I saw The Hobbit: An Unexpected Journey as a High Frame Rate (HFR), or 48 frames per second (fps), 3-D presentation. There are two other ways to see this movie – as a 24 fps, 3-D presentation and as a 24 fps 2-D presentation. I haven’t enjoyed the 3-D movies I’ve seen, but I really enjoyed seeing this movie this way at the higher frame rate.

For the first ten minutes or so, I felt like the movie was sped up, but then I got used to it and appreciated the lack of motion blur and vast amounts of detail provided by the higher frame rate. For the first time ever, I was presented with a three dimensional cinematic image I could actually scan and search like I visually survey the real world. Jackson took full advantage of the smoothness of the image, and utilized an alarmingly mobile camera during the movie’s many chase scenes. I’m only guessing based on past experience, but I imagine that the constantly swooping camera is headache inducing at a lower frame rate. If there isn’t an HFR, 3-D presentation near you, see it in 2-D.

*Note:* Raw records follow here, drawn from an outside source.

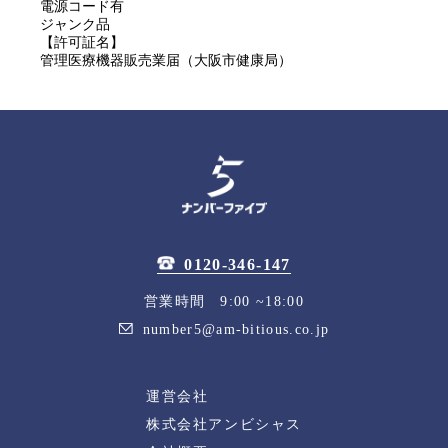
電源コード有
ジャンク品
【許可証名】
管理医療機器販売業届（大阪市健康局）
0120-346-147
営業時間 9:00 ~18:00
number5@am-bitious.co.jp
運営会社
株式会社アンビシャス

There are a lot of “lessons” to be gleaned from this tale, but such is the nature of its rich source material. No doubt this movie will provide many sermon illustrations in the years to come. However, the theme that seemed more dominant to me is the one I mentioned earlier – “Adventures are good. Go on one!” By the end of this first installment in the trilogy, Bilbo has to learn to give himself fully to the adventure before him, no longer mourn the abandonment of his hobbit hole comforts, and to trust his place and importance in the company.

In the movie’s early moments, Bilbo worries over his many possessions, chastising the dwarves for roughly handling his silverware and saucers. Gandalf even asks Bilbo at one point when he became so concerned about his things and so unconcerned about the rest of the world. As Bilbo leaves his perceived abundance behind, he finds an increasingly abundant world full of more majesty, mystery, and wonder than he ever imagined. His initial “abundance” was really a lack that he had to give up to gain true treasure. That all of this takes place in one of the most visually stunning films I’ve ever seen, a film that is more resplendent as Bilbo journeys further from his possessions and deeper into the greater world, is all the more appropriate.

But as I said, that’s just one of the many precious stones one might pilfer from this dragon’s keep of a film. I can’t wait to see it again and to see its sequels in the years to come.